There also are a wide variety of quality conferences provided around the country to help physicians with the management of their practices. One of the best, if not the best, is put on by ASA every February — next year, the annual ASA Conference on Practice Management will take place in San Francisco, California, on February 4-6, 2005. I highly recommend it. (See page 25 of this NEWSLETTER for details.)

ASA and Future Challenges for the Pain Medicine Practitioners
The pain medicine practitioner faces increasing challenges to his or her efforts to practice high-quality, evidence-based medicine. A dearth of peer-reviewed literature that portrays the efficacy of many of the procedures that anesthesiologists provide puts us at a disadvantage in trying to convince payers that coverage of our work is warranted.

The good news is that ASA’s support means that the largest advocacy group concerned with pain medicine is at our disposal in presenting our case to payers.

More good news is that, to further leverage its impact, ASA has now joined the Pain Care Coalition, a large and effective lobbying group.

All this help is great news for pain medicine physicians, but it cannot be emphasized enough that no matter how hard ASA works for you, you are your own best help. As an increasing number of practitioners crowd around a resource pie that seems ever smaller, pain medicine practitioners must aggressively monitor payer policies and their own individual treatment outcomes so that the therapies they believe in remain available to their patients. In that effort, however, it is reassuring that ASA leadership believes so strongly in the value of anesthesiologists as pain medicine specialists. ASA continues to provide a number of informed and dedicated pain physician experts who work hard to aid the excellent ASA staff in lobbying both governmental and payer policy makers to further aid pain medicine practitioners in the management of their practices.

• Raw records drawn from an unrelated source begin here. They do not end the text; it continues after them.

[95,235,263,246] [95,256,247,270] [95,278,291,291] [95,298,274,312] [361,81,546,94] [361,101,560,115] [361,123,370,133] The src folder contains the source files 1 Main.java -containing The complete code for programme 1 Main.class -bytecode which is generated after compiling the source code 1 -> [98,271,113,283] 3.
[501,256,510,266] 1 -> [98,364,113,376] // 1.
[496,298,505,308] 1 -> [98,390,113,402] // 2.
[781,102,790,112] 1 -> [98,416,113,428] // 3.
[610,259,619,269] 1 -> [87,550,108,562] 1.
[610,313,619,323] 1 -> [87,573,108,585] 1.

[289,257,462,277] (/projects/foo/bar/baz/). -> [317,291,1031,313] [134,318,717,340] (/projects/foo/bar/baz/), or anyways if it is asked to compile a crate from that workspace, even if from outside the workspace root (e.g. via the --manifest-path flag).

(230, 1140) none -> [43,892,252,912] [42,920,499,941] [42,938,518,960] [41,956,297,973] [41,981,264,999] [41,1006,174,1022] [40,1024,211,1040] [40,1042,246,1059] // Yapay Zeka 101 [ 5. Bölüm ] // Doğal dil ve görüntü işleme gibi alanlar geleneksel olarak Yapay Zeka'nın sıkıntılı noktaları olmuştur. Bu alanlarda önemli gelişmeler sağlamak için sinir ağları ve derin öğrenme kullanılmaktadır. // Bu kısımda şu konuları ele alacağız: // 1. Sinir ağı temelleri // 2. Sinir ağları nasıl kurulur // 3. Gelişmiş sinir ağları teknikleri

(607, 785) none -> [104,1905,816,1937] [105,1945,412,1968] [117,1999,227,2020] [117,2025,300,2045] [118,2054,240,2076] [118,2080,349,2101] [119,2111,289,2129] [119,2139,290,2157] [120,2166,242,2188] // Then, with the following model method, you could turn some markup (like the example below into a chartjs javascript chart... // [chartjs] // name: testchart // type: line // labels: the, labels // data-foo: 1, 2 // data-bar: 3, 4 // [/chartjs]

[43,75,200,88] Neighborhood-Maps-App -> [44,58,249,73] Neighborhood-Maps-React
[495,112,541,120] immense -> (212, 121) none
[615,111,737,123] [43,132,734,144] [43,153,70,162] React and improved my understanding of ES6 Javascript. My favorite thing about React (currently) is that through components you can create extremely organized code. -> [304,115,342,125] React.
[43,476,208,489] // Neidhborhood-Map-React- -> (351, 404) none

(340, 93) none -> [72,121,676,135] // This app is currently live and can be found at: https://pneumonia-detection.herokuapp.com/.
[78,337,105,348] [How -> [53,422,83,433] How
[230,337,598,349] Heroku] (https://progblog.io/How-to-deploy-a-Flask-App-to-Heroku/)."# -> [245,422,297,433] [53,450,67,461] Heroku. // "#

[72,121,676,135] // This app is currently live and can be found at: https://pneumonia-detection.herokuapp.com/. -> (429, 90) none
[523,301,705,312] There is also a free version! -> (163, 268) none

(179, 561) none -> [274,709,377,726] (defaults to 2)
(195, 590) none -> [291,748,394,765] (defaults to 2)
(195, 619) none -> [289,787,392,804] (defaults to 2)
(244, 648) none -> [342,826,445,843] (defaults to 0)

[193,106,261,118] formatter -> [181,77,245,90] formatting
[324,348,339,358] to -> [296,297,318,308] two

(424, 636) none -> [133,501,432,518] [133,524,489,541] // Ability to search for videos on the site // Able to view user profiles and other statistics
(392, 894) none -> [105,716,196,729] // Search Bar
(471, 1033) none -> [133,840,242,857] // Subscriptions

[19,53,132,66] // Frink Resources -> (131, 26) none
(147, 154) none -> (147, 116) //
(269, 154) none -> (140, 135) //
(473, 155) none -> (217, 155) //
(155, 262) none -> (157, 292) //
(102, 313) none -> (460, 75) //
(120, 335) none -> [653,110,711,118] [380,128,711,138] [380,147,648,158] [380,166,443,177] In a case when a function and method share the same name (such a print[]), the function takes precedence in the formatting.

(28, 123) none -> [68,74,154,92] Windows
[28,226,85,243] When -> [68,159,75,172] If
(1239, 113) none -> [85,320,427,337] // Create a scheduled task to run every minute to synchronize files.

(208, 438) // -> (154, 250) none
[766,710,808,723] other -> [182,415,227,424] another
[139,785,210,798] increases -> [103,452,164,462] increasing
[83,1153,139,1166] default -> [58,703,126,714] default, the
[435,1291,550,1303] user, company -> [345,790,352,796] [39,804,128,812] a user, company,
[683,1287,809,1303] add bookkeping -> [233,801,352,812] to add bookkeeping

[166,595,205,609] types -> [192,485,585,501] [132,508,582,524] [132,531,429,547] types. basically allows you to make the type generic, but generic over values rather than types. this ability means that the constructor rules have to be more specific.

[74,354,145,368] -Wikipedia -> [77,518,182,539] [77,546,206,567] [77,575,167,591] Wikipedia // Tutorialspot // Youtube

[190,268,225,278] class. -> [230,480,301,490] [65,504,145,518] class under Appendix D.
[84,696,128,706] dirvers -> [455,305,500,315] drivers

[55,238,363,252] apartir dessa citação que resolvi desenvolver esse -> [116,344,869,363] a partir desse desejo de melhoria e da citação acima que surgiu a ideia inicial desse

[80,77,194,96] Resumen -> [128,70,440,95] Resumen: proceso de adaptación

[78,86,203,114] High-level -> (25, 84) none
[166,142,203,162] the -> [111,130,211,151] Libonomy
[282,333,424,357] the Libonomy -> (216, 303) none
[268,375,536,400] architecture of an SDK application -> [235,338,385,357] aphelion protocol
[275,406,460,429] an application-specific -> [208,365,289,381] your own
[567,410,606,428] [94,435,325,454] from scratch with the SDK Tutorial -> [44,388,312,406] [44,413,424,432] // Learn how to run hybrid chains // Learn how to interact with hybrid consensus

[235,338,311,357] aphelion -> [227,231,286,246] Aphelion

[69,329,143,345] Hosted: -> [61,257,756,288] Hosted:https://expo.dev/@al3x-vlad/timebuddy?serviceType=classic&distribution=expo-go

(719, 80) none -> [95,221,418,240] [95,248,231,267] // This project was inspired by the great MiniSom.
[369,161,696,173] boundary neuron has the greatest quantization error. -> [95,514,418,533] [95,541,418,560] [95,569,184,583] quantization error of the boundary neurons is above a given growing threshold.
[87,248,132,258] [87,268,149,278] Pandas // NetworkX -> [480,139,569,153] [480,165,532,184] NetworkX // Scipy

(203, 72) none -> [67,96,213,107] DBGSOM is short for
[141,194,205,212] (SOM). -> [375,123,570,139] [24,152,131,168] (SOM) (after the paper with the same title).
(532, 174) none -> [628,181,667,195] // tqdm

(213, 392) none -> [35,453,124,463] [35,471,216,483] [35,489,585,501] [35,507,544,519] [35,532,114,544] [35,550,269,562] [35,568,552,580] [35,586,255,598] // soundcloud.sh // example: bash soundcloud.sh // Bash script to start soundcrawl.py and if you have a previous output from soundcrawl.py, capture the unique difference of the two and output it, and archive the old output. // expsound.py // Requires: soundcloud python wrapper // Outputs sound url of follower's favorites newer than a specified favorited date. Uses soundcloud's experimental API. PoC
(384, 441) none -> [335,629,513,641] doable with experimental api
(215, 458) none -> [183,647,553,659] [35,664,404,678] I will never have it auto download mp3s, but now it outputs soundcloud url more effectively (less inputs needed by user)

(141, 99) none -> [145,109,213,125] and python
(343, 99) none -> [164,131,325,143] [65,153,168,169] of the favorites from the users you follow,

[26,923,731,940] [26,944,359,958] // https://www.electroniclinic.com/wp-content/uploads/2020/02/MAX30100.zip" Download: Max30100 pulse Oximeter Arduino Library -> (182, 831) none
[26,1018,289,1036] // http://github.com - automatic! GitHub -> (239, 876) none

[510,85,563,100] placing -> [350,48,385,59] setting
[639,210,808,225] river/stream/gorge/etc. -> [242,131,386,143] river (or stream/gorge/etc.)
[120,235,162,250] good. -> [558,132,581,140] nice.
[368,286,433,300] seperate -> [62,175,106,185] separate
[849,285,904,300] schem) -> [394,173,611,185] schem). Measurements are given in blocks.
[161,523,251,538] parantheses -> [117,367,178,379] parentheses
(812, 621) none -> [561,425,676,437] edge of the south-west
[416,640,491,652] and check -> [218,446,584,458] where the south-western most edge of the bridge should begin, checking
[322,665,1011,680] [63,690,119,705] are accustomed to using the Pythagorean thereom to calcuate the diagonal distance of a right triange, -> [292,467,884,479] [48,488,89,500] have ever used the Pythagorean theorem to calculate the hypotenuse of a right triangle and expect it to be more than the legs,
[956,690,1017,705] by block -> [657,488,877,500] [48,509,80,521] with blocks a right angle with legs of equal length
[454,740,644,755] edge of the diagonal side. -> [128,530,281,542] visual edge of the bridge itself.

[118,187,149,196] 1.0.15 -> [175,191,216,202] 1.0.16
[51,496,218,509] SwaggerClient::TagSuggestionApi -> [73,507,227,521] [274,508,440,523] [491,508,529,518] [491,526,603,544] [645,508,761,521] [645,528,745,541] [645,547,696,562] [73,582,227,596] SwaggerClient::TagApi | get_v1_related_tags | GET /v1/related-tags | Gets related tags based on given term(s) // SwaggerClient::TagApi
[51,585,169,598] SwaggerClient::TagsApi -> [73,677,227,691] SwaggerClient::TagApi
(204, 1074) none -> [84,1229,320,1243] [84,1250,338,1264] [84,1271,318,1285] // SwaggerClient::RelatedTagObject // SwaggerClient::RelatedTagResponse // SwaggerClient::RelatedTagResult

A Quick Aside About Evaluation and Management Coding:

With regard to evaluation and management (E&M) codes, a frequently asked question concerns the use of an E&M code for evaluations provided on the same day as a procedure. What follows is only my opinion (not ASA’s):

Medicare allows the use of the –25 modifier for those same-day evaluations. However, routine use of this technique every time a procedure is performed is not appropriate and is a possible audit-trigger. Its use should be reserved for those situations in which the E&M event was more than simply a confirmatory interaction prior to an already planned procedure. A good rule to follow is that E&M events should be billed only when the original management plan and decision are made, with all required documentation provided.

Example A:
After an initial consultation, a patient with L5 radicular pain is scheduled to come in every week or two over a period of three to six weeks for three lumbar epidural steroid injections (ESIs). Each time the patient comes in, the physician bills for a follow-up E&M event and an ESI, even though it was apparent that the decision to provide all three injections was made on the first visit. This is probably an incorrect use of the E&M code.

Example B:
On the other hand, perhaps that patient comes in for the second ESI and, after evaluation, the physician decides not to place another ESI because all the patient’s complaints were now axial, and the radicular component has resolved. Rather, after evaluation of the interim history and the current physical examination, the physician offers to provide facet injections that day. This is a new decision and is due to the response of the patient to the first injection as well as the current physical findings. In this situation, another E&M event has occurred and could be charged for if appropriately documented.

 



   
Douglas G. Merrill, M.D., is Staff Anesthesiologist at Virginia Mason Medical Center, Seattle, Washington.